No Dia do Nordestino, o jornalista, pesquisador e escritor potiguar Octávio Santiago estreia artigo exclusivo na Eco Nordeste sobre os estereótipos que continuam sendo reproduzidos

Você já reparou como as novelas adoram “retratar” o nordestino como alguém que mal sabe falar? A figura do sertanejo ingênuo, sofrido e de vocabulário limitado ainda aparece, geração após geração, como se o Nordeste coubesse em meia dúzia de estereótipos. Curioso é que, fora da ficção, os nordestinos lideram aprovações em concursos públicos e tiram as notas mais altas na redação do Enem. A realidade desmente o enredo.
O Nordeste é berço de gigantes letrados como Rachel de Queiroz, Ariano Suassuna, Ruy Barbosa, Gilberto Gil e Kleber Mendonça Filho. Nomes que, em suas áreas, ajudaram e ajudam a formar o saber nacional. Mesmo assim, a ideia de que a região é “atrasada” persiste nos folhetins. E isso não é por acaso: é fruto de uma construção histórica que serve a interesses bem definidos.
Vale lembrar que o Nordeste já foi o centro político e econômico do País, especialmente nos séculos XVII e XVIII, quando o açúcar e o algodão moviam a economia colonial. Durante o século XIX, o cenário se inverteu. Enquanto o “Sul” se firmava como novo eixo de poder, e represava investimentos, o Nordeste enfrentava secas severas e tentava se reconstruir.

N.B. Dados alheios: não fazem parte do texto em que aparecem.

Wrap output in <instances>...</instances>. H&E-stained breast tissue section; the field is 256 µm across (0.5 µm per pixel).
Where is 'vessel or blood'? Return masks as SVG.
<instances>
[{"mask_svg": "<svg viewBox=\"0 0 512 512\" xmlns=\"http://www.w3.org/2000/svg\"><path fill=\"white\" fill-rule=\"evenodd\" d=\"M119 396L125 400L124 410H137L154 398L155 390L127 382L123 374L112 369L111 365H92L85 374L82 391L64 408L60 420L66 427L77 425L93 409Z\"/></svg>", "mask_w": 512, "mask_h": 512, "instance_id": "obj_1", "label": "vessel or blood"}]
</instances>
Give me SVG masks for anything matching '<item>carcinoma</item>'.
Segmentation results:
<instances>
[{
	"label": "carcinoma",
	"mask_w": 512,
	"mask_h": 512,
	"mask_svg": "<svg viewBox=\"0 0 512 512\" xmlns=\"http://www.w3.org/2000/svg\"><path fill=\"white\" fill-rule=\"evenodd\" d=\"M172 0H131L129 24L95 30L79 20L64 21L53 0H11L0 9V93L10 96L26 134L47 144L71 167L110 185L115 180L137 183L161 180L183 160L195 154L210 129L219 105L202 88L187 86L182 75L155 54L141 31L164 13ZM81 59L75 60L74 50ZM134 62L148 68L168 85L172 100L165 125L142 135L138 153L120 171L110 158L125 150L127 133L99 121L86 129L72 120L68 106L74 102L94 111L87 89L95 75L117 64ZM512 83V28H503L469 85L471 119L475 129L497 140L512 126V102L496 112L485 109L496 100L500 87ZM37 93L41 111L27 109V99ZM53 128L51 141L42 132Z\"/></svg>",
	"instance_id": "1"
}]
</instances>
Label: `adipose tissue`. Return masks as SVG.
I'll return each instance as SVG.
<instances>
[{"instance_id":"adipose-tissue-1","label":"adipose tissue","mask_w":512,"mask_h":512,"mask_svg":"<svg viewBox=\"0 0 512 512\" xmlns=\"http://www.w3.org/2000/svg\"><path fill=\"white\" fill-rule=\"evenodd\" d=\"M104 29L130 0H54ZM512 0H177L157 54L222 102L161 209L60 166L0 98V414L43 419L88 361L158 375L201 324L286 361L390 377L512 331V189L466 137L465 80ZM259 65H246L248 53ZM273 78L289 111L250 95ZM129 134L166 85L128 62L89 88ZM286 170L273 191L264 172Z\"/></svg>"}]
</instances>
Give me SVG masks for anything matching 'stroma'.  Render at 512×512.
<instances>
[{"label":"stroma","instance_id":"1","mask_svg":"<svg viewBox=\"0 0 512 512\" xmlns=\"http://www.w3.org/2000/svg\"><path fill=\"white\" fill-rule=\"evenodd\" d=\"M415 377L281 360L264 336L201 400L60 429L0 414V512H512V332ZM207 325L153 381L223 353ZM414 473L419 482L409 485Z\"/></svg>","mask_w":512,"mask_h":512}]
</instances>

Nesse contexto, milhares migraram em busca de trabalho. Foi aí que se estabeleceu a narrativa da inferiorização.
Primeiro, como justificativa para negar investimentos públicos. Quando o paraibano Epitácio Pessoa deixou a presidência da República, após um mandato que valorizou sua terra, Artur Bernardes, mineiro, assumiu o poder e promoveu um verdadeiro espólio dos recursos. Restabeleceu a política do Café com Leite e redirecionou empreendimentos para, tente adivinhar, São Paulo e Minas Gerais.
Depois, como forma de exaltar a mão de obra europeia, tida como mais “civilizada” num país ainda prisioneiro do mito da branquitude. O nordestino, mestiço e popular, traçado assim por Euclides da Cunha e pelos eugenistas que o sucederam, tornou-se o “outro” interno do Brasil, aquele contra quem o discurso do progresso precisava se afirmar. O Nordeste e o nordestino, portanto, surgem contrariando interesses, e isso não passou incólume.
Ao reforçar até hoje a ideia de pouca instrução, essa visão sustenta uma estrutura de privilégios e perpetua uma falsa hierarquia entre regiões. O resultado aparece nas telas, nas campanhas publicitárias, na política e até no senso comum: personagens nordestinos seguem sendo o alívio cômico, o coadjuvante, o simplório. A falsa hierarquia regional desemboca, no fim, em algo ainda pior: uma hierarquia entre brasileiros.
Nos papéis criados para “retratar” o Nordeste, quase nunca há cientistas, juristas, engenheiros, médicos ou artistas. Essa ausência não é inocente: é a continuidade simbólica da exclusão material. O Brasil real, diverso e múltiplo, ainda é filtrado pelo olhar de um poder que se consolidou no celebrado eixo Sul-Sudeste. “À margem”, discursivamente, está quem dá sentido ao “centro”.
“Nordeste nunca houve”, já dizia Belchior, e é sobre essa criação que ele cantava nos anos 1970. Criou-se um Nordeste para servir de espelho daquilo que o País queria deixar de ser: pobre, árido e mestiço. Mas essa imagem não dá conta da complexidade de uma região que é, ao mesmo tempo, matriz e motor da cultura brasileira e do desenvolvimento do País.
Nos personagens das novelas e nos discursos oficiais, parece que só cabem os que “não sabem falar”. É como se todos soassem como o “Assum Preto” de Luiz Gonzaga, que “veve sorto, mas num pode avuá”. “Tarvez por ignorança” de quem ainda não conhece o Nordeste real. Ou pela conveniência de quem prefere mantê-lo preso à gaiola dos clichês. Afinal, é mais fácil perpetuar desigualdades quando elas se disfarçam de identidade.
Octávio Santiago é autor de “Só sei que foi assim: a trama do preconceito contra o povo do Nordeste” (Autêntica, 2025).